No idea how to do that.

Ok, this would be pretty much the same thing but with two loops and a list of 'illegal' characters.
Ie;

It would be very, very, very hard to make a list of all punctuation characters, need another solution.



I don't know how to find something in a string and cut it out from the string, and I think findtext() stored in a variable would only give a position.
I've never done much in terms of text handling.
In response to Artemio
Artemio wrote:
The easy method would be to just keep looping until all instances of " " are found (and replaced with " ").
Ie;

No idea how to do that.

He showed you how; he gave an example right there. And the example can be used both for replacing, or with only a one-line modification for simply removing things (punctuation) altogether.
//This strips text out
var
n; prefix; suffix
do
n = findtext(base_string, "!")
if(!n) break
prefix = copytext(base_string, 1, n)
suffix = copytext(base_string, n+1, 0)
base_string = prefix + suffix
while(n)

To replace one thing with another, you could have just changed the second to last line there to
base_string = prefix + "@" + suffix


It would be very, very, very hard to make a list of all punctuation characters, need another solution.

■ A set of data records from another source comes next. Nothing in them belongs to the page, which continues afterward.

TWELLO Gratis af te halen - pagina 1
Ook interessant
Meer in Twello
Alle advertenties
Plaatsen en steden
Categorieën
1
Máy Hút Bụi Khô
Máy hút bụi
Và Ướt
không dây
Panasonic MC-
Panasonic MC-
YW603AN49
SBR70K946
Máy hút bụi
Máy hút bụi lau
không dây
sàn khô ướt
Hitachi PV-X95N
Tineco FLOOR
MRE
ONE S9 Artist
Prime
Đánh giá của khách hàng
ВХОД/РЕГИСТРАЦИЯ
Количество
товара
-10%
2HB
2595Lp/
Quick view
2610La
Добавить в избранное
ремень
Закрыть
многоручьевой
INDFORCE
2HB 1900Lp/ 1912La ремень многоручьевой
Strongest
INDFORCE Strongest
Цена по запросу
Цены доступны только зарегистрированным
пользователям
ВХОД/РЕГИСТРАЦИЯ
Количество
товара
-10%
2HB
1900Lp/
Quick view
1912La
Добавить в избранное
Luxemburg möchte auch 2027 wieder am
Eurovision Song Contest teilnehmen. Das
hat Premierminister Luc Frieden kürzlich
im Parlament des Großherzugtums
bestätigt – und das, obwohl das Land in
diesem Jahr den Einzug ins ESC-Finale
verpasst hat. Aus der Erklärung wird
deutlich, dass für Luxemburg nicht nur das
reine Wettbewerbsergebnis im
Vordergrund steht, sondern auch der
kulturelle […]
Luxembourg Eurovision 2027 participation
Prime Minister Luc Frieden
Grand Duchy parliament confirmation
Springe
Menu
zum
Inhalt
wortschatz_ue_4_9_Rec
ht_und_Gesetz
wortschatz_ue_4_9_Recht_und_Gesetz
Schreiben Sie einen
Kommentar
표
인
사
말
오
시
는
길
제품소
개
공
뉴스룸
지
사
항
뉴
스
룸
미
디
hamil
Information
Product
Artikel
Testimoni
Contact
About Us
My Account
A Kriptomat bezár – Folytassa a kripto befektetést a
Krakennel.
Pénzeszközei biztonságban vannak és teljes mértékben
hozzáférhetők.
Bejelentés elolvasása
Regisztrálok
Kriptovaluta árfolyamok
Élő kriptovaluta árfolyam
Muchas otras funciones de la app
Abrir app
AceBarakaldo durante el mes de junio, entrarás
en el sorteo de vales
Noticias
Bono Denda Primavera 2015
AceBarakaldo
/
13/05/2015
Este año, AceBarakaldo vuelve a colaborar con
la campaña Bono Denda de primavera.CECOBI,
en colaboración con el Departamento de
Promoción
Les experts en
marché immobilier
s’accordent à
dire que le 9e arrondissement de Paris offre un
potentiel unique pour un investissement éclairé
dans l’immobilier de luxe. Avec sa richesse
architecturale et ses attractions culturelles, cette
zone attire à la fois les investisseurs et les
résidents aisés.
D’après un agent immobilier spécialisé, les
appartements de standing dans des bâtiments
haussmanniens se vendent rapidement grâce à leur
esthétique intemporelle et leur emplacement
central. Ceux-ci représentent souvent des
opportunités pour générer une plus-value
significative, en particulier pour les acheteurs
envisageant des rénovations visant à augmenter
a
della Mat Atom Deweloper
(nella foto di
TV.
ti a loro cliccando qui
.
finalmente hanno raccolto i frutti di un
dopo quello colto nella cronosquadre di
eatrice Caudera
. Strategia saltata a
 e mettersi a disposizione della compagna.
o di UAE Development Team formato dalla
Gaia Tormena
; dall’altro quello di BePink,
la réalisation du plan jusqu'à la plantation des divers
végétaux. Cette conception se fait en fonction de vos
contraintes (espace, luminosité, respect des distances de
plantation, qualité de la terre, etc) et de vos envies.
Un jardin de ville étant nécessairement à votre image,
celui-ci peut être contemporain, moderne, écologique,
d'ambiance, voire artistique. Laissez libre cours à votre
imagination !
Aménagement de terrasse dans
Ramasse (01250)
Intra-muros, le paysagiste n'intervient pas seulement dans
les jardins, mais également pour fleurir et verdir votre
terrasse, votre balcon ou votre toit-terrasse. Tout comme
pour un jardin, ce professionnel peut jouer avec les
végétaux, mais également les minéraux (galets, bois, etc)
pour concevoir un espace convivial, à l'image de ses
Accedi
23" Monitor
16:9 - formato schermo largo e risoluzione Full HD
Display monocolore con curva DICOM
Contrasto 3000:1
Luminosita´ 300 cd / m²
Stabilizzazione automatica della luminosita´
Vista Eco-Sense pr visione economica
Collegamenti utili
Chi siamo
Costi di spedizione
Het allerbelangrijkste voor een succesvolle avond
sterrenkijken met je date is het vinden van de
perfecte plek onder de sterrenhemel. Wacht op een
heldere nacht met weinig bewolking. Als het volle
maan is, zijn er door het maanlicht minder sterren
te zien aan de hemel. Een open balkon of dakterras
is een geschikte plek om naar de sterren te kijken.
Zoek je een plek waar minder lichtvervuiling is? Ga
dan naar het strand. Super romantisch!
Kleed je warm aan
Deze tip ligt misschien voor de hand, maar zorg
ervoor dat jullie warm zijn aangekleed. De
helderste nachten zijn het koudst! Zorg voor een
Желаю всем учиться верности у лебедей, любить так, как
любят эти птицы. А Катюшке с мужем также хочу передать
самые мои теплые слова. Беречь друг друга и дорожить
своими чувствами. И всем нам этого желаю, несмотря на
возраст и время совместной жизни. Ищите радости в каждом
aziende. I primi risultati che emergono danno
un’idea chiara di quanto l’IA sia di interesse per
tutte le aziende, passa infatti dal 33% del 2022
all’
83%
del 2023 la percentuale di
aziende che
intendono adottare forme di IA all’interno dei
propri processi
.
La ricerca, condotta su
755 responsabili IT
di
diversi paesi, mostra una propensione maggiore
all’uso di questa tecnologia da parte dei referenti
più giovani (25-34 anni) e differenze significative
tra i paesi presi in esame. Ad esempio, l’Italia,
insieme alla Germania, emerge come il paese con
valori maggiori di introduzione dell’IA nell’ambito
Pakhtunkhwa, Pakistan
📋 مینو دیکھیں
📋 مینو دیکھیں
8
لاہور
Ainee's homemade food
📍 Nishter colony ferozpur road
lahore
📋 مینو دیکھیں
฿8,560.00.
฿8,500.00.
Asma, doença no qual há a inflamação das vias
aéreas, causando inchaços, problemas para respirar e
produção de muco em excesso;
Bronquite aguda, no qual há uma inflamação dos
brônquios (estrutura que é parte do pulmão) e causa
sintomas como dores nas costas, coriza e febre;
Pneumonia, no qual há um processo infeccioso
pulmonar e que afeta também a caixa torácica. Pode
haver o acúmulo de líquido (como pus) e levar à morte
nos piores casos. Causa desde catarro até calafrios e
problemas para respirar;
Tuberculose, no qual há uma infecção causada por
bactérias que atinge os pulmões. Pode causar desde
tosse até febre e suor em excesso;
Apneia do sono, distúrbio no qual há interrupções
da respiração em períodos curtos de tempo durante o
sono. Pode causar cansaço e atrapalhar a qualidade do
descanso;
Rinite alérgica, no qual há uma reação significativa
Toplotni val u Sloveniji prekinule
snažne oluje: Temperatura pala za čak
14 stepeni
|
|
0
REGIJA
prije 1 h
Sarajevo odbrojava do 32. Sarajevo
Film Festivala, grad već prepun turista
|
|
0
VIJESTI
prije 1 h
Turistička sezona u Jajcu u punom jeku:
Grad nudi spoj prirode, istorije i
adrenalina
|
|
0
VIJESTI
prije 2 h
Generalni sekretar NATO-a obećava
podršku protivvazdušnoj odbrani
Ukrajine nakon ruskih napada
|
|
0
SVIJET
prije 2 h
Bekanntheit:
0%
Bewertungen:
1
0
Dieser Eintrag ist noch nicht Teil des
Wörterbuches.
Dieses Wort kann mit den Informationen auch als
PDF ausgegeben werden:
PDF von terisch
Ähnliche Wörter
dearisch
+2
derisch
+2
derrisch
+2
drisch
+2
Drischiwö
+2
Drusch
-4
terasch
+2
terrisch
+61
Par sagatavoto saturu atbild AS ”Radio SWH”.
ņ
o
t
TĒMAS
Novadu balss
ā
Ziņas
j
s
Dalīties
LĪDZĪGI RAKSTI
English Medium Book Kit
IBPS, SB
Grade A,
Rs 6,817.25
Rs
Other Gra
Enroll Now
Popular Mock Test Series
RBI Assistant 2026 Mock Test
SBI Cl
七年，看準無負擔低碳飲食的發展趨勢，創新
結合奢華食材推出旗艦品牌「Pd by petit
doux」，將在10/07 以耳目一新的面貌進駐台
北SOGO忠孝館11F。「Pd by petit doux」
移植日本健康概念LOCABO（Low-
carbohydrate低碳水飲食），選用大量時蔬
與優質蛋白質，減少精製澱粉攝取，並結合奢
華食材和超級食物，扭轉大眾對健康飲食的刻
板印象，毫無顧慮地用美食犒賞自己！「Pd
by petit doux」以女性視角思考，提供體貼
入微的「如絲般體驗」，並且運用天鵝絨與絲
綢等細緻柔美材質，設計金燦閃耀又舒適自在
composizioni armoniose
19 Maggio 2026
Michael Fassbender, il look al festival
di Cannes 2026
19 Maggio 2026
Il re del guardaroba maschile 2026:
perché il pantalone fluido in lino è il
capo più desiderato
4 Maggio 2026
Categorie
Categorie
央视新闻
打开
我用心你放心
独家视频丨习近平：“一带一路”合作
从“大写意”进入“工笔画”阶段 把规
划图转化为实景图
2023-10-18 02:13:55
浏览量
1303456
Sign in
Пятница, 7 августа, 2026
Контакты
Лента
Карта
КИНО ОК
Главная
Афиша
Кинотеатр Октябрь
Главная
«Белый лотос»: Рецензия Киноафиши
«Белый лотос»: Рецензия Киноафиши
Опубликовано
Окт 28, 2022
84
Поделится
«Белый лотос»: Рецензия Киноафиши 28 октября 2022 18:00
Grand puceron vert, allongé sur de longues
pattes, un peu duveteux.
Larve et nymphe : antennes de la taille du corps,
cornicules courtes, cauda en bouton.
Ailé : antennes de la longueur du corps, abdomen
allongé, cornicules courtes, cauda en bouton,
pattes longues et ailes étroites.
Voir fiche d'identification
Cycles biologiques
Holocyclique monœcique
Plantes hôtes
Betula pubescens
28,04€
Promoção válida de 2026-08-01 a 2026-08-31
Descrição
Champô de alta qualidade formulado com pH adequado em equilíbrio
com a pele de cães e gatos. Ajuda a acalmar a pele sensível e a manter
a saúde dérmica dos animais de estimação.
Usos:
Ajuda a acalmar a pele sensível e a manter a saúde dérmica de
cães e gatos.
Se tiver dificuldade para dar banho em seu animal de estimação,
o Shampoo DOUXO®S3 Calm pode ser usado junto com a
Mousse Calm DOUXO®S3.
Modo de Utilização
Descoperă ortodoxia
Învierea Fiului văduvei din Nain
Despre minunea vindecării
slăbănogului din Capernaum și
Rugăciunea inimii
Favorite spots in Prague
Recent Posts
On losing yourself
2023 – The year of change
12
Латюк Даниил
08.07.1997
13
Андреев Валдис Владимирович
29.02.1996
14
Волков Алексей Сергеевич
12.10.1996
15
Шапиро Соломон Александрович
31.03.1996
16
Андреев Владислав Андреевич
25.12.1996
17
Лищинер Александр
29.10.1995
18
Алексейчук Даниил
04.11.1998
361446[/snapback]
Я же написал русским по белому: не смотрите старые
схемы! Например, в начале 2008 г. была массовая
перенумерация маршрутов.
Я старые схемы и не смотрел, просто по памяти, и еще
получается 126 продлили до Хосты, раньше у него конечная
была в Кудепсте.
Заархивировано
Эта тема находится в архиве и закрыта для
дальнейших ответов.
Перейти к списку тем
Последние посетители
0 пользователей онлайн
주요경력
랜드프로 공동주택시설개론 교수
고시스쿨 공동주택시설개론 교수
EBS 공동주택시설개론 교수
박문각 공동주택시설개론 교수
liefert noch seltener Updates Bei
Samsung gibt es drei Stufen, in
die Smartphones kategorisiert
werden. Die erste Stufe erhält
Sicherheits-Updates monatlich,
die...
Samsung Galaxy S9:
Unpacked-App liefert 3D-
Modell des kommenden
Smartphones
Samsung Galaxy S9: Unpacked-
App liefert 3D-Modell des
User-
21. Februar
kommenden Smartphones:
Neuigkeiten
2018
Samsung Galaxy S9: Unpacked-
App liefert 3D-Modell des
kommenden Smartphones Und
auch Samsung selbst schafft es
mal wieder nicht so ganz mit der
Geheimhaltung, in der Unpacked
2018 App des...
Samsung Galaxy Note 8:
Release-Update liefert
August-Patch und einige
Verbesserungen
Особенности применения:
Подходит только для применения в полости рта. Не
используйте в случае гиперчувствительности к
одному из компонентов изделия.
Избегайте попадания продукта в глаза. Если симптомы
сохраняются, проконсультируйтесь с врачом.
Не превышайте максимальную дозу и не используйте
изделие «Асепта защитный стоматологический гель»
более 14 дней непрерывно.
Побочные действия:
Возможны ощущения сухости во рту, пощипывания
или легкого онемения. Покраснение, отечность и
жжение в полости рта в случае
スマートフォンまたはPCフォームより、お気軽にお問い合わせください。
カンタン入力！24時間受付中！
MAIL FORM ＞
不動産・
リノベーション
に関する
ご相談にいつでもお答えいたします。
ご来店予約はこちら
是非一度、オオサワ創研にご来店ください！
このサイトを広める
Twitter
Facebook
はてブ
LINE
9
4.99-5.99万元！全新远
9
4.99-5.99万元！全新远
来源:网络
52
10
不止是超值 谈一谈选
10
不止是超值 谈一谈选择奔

That is understandable. After all, there are a lot of odd characters people can make with certain button combinations. I'll suggest another route, keeping track of what is allowed, and then taking out anything that's not part of that list.
var/list/valid_characters[0]
world/New()
var/i
valid_characters.Add(32)
for(i = 65 to 90)
valid_characters.Add(i)
for(i = 97 to 122)
valid_characters.Add(i)
proc/strip_invalid_characters(base_string)
var
n = 0; prefix = ""; suffix = ""
i = 1; length = length(base_string)
while(i <= length)
n = text2ascii(base_string, i)
if(!(n in valid_characters))
prefix = copytext(base_string, 1, i)
suffix = copytext(base_string, i+1, 0)
base_string = prefix + suffix
length -= 1
continue
i += 1
return base_string

Something along those lines.


I don't know how to find something in a string and cut it out from the string

copytext

, and I think findtext() stored in a variable would only give a position.

Which you could then use to tell where to splice.
In response to Loduwijk
Both of those examples cause infinite loops depending on the size of the string.
In response to Artemio
Maybe lengthy loops, but not infinite. Either way, however, I thought this was to process names. If someone has a name long enough to choke this out then you have a problem with more than just your algorithm.
In response to Loduwijk
Actually, no. Even my key takes over 5 minutes to process.
In response to Artemio
Oops, I did make a mistake.
if(n in valid_characters)
i += 1
continue

I forgot the i+=1 line in the original.
[edit]
Actually, no need for redundancy. I just moved i+=1 to after the n=ascii2text(base_string, i) line. See my original post where I edited the example.
In response to Loduwijk
Ehh, now it doesn't do anything to the string but return it the way it was sent in.
In response to Artemio
If you're using it on your key again, that'd be because there's nothing to change. Either way, it was just an example; if I did make some other mistakes which I am somehow overlooking, try to work them out.
In response to Loduwijk
I'm using it on a text string, so it's probably a mistake on your part. I hardly understand it, but I can try to work it out I guess.
In response to Artemio
Alright, I did make a few mistakes. I just went through and corrected them, and it works fine now.

Not often that I make blunders like that, and more than one in the same place. Sorry for any confusion it may have caused.
[edit]
On, and of course I changed it in the original post to reflect that.
In response to Loduwijk
Thanks, works perfectly now. One last question, what numbers represent these punctuation symbols- apostraphe, period, dash?

Edit: Using KeyState, I think I found the numbers. I added them to the valid_characters list and it still strips them. The numbers I used- 222,190,189.
In response to Artemio
http://www.lookuptables.com/

KeyState uses KeyCodes which are often but not always the same as ascii.